Knowing her son’s conflicts over going to war, and his Pacifist proclivities, his mother at first didn’t want to even accept the medal — much less go to Washington.

Until she found out the chief petitioners for the bestowing were also going to be in attendance: the soldiers her son pulled to safety during three uneasy days in the Central Highlands.

George Bennett, as he recalled, was moved to his last full measure.

“I can’t describe to you how it feels when somebody looks you right in the eye and says, ‘Your brother saved my life.’”

‘That was Tom’

In 1980, Bonni McKeown, a WVU classmate of Bennett’s who went on to be a newspaper reporter before reinventing herself as a community activist and blues musician in Chicago, wrote a biography of him entitled, “Peaceful Patriot.”

The book had been out of print for years, but not out of mind at his high school alma mater.

Jenny Secreto, who teaches English to freshmen honors students at MHS, has long championed the account.

With the help of people who work in the industry, plus the blessing of the Bennett family, McKeown and support from the Morgantown High Foundation, the book was republished this spring.

Secreto’s students are just now getting to turn its pages.

“It’s starting to resonate,” their teacher said.

“I think it’s because Morgantown High is still here and it hasn’t really changed all that much,” Secreto continued.

“Tom walked the same hallways.
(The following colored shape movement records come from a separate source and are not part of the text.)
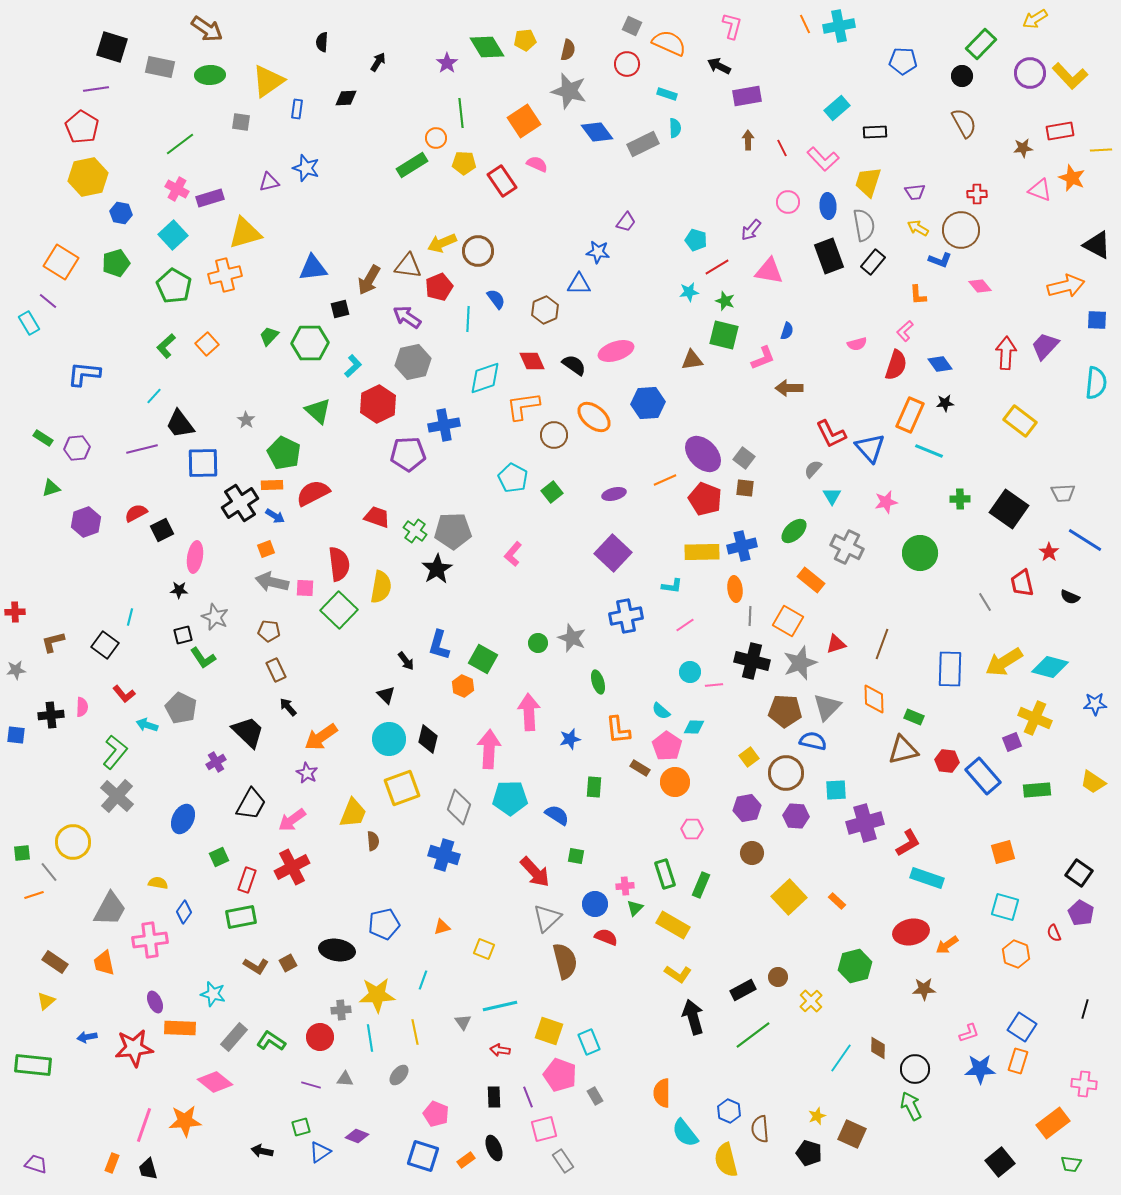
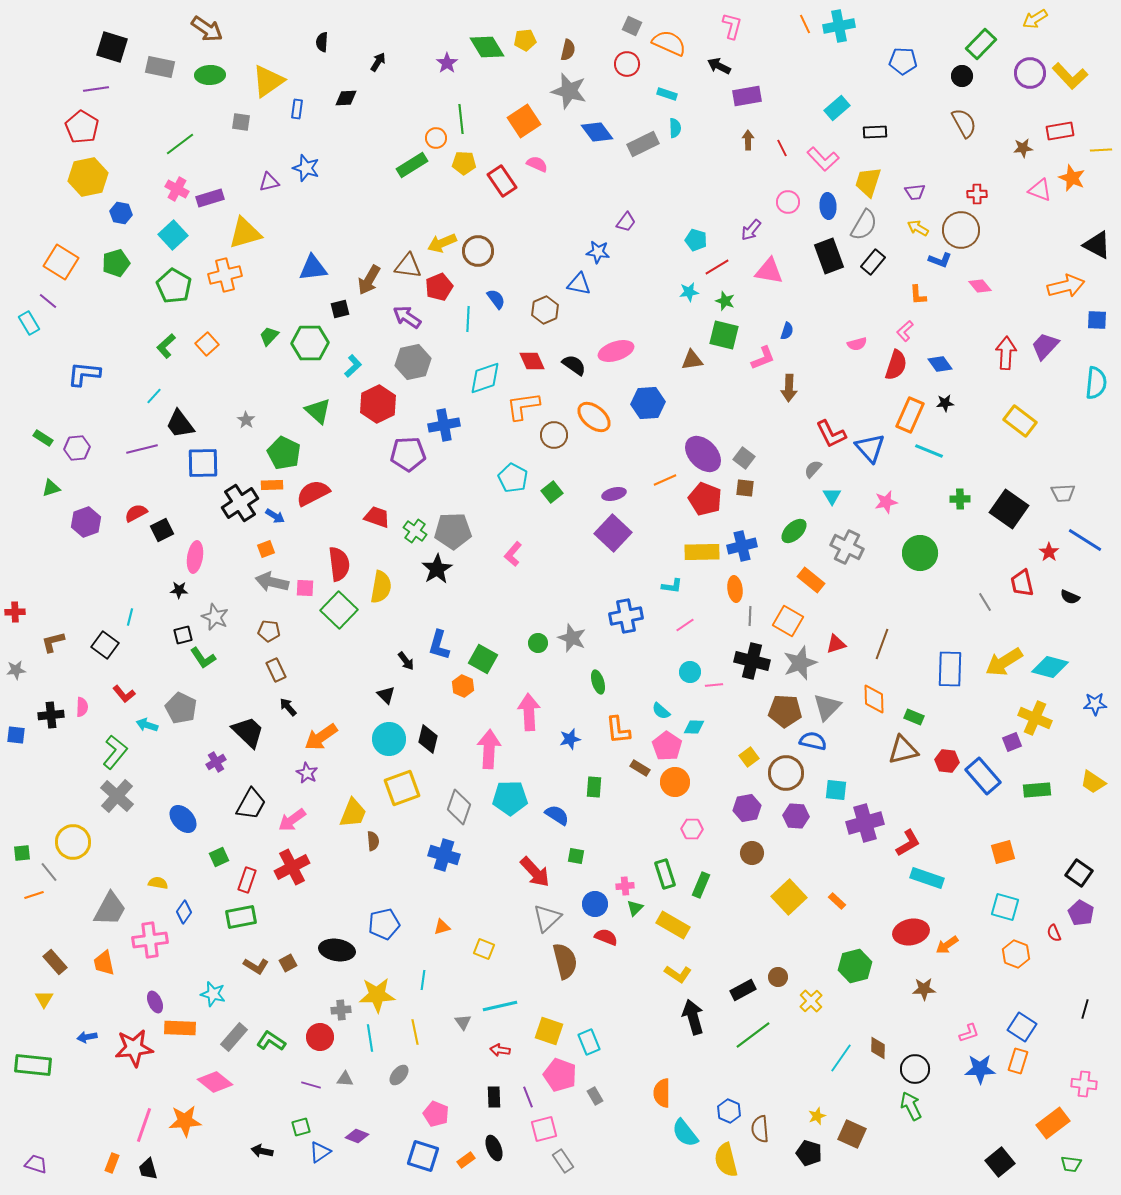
green line at (461, 113): moved 6 px down
gray semicircle at (864, 225): rotated 40 degrees clockwise
blue triangle at (579, 284): rotated 10 degrees clockwise
brown arrow at (789, 388): rotated 88 degrees counterclockwise
purple square at (613, 553): moved 20 px up
cyan square at (836, 790): rotated 10 degrees clockwise
blue ellipse at (183, 819): rotated 68 degrees counterclockwise
brown rectangle at (55, 962): rotated 15 degrees clockwise
cyan line at (423, 980): rotated 12 degrees counterclockwise
yellow triangle at (46, 1001): moved 2 px left, 2 px up; rotated 18 degrees counterclockwise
He went to football games at Pony Lewis Field just like they are. He had dreams, just like they have dreams. He’s from where they’re from.”

McKeown is pretty sure she knows where her friend would be spiritually and emotionally residing, had he survived the war.

Bennett, the book-writer said, would probably be an activist-clergyman, given his allegiance to faith and the Family of Man.

“He’d still be trying to save people. That was Tom.”